# hSync: Oscillatory based Clustering Algorithm

This technical note is a continuation of the previous ‘Sync: Oscillatory based Clustering Algorithm‘. Hierarchical Sync algorithm ‘hSync’ for cluster analysis will be considered as a one of the representatives of algorithms based on oscillatory networks that use Kuramoto model for synchronization.

As it was mentioned in the previous note, sometimes output dynamic of the Sync algorithm can be analysed to extract required amount of clusters.
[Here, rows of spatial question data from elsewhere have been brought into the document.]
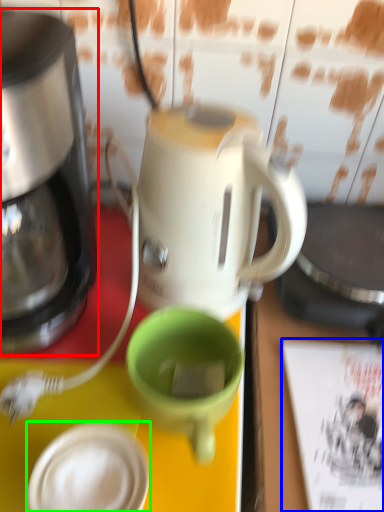
Question: Based on their relative distances, which object is farther from coffee maker (highlighted by a red box)? Choose from magazine (highlighted by a blue box) and tableware (highlighted by a green box).

Choices:
 (A) magazine
 (B) tableware

Answer: (A)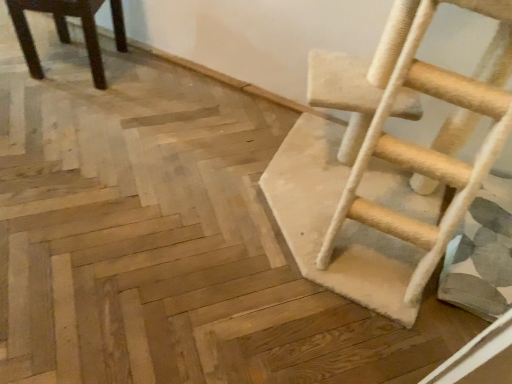
Question: Which is correct: beige carpeted ladder at right is inside dark brown wood chair at upper left, or outside of it?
It can be useful when connectivity radius is greater than real because in this case global synchronization will be observed in the oscillatory network and it means that only one cluster is encoded. But keyword here is ‘sometimes’, it does not mean that we can set bigger radius for every data to reach global synchronization and then analyse it, so the question is why? Output dynamic of Sync algorithm can be analysed only when oscillatory network consists of local highly coupled sub-networks that have a few links to each other as it presented on figure 1.

Global synchronization will be reached for the oscillatory network with such structure (because there no any sub-networks that are not connected to each other) and it will be possible to analyse output dynamic due to small number of connections between these sub-networks – figure 2. At the beggining synchronization will be reached in sub-networks (two groups of oscillators that are marked as [1], [2]) and after time these two ensembles will be synchronized with each other.

But in other cases it is hard or even impossible to extract required amount of clusters. An idea to process network dynamic has been successfully implemented in hSync algorithm.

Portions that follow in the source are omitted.